## TEXT SECTION
The devils who have gathered around St Anthony display a
complexity of form unusual even for Bosch. In the group far
right, for example, a blasted tree trunk becomes the bonnet,
torso and arms of a woman whose body terminates in a scaly
lizard tail; she holds a baby and is mounted on a giant rat. Near by, a jug has been transformed into
another beast of burden whose wholly unsubstantial rider
bears a thistle for a head. In the water below, a man has
been absorbed into the interior of a gondola-fish, his hands
thrust helplessly through its sides. An armoured demon with
a horse's skull for a head plays a lute at lower left; he
sits astride a plucked goose who wears shoes and whose neck
ends in a sheep's muzzle. All these shifting forms,
moreover, display a richness of colour that confers a visual
beauty on even the most disgusting shape. A recent, careful
cleaning of the triptych, among Bosch's best preserved
works, reveals brilliant reds and greens alternating with
subtly modulated passages of blue-greys and browns.
This convocation of fiends ostensibly illustrates the second
attack on Anthony described in the literary accounts; the
miraculous light which dispersed the devils on this occasion
can be seen shining through one of the chapel windows. But
the devils do not seem about to scatter »like dust in the
wind«, as one version has it, nor are they physically
attacking Anthony. Instead, their torments must be
understood in a spiritual sense. Like the monstrous
creatures who confront Deguilleville's pilgrim, they are
incarnations of the sinful urges with which Anthony wrestled
in his desert solitude. In a drawing made around 1500,
Albrecht Durer similarly illustrated the evil thoughts of a
group of people at Mass by means of little devils fluttering
about their heads. Bax has identified a number of sins
symbolized by Bosch's monsters, chief among which is Lust.
Lust is also represented more overtly in the group of
buildings at extreme right, where a monk and a prostitute
drink together within a tent; there may be a further
reference in the dark-skinned devil in the central group:
the demon of unchastity, we are told, once appeared to
Anthony in the form of a black boy. It should not be
surprising that even the most ascetic saints were
susceptible to this particular vice: as the »Malleus
Maleficarum« informs us, it was through the carnal act that
the Devil could most easily assail mankind.
Anthony, however, has overcome all his temptations through
the strength of his faith. This faith is expressed in his
gesture of benediction, thought to be particularly
efficacious against the Devil; and the steady gaze which the
hermit directs towards us is one of comforting assurance, as
if he were saying, in the words attributed to him in the
»Lives of the Fathers«: »though an host should encamp
against me, my heart shall not fear.«(Psalms 27:3.) It is
the same gaze which we have encountered in the face of
Christ which looks out at us from the Madrid »Christ
Carrying the Cross« and the London »Christ Crowned with
Thorns«. When Anthony recognized the presence of Christ in
the miraculous light, he cried out: »Where wert thou a while
ago, 0 good Jesus? Why didst thou not come to me then, to
succour me and heal my wounds?« To which Christ replied,
»Anthony, I was here, but I wanted to see thee fight, and
now that thou hast fought the good fight, I shall spread thy
glory throughout the whole world.« While the wings of the
Lisbon triptych show Anthony tempted and tormented, the
central panel thus shows him triumphant.

## USING THE INFORMATION
A – In the Bosch passage, what does the armored demon playing a lute at lower left have for a head?
B – Based on the Bosch passage, mark each statement yes or no and quote the words that decide it: (i) The woman formed from a blasted tree trunk rides a giant rat. (ii) The devils are shown physically attacking Anthony. (iii) The monk and the prostitute drink together inside a chapel.

## PROVIDED MATERIAL

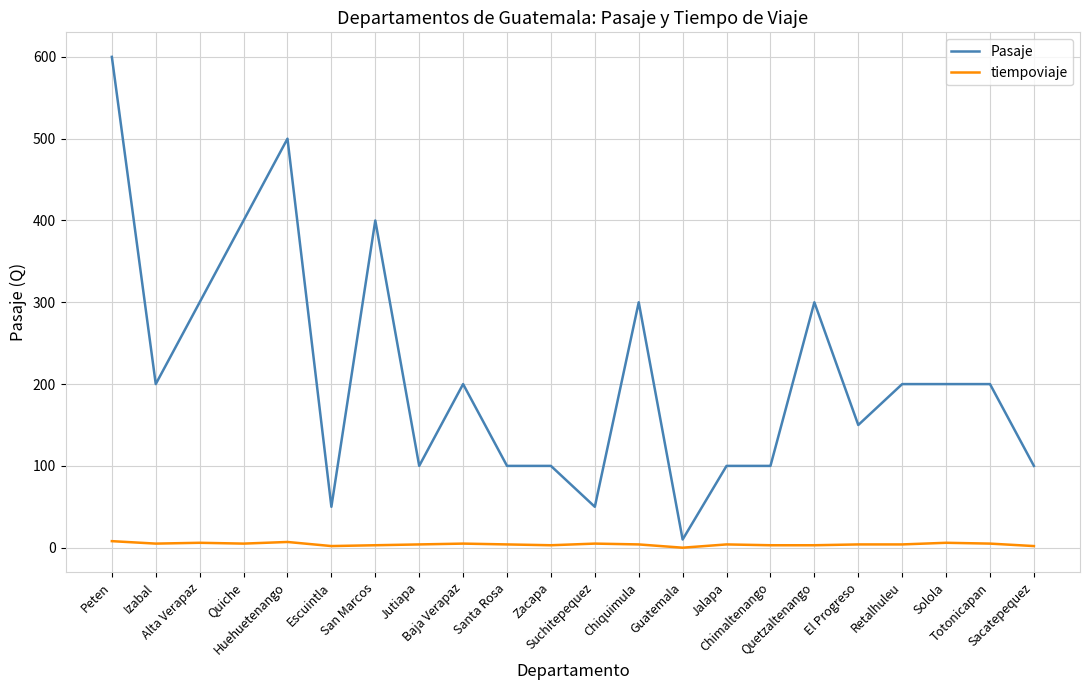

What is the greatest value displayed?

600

## ACTIVITY ANSWERS
A – A horse's skull.

B –
(i) Yes: "she holds a baby and is mounted on a giant rat"
(ii) No: "nor are they physically attacking Anthony"
(iii) No: "a monk and a prostitute drink together within a tent"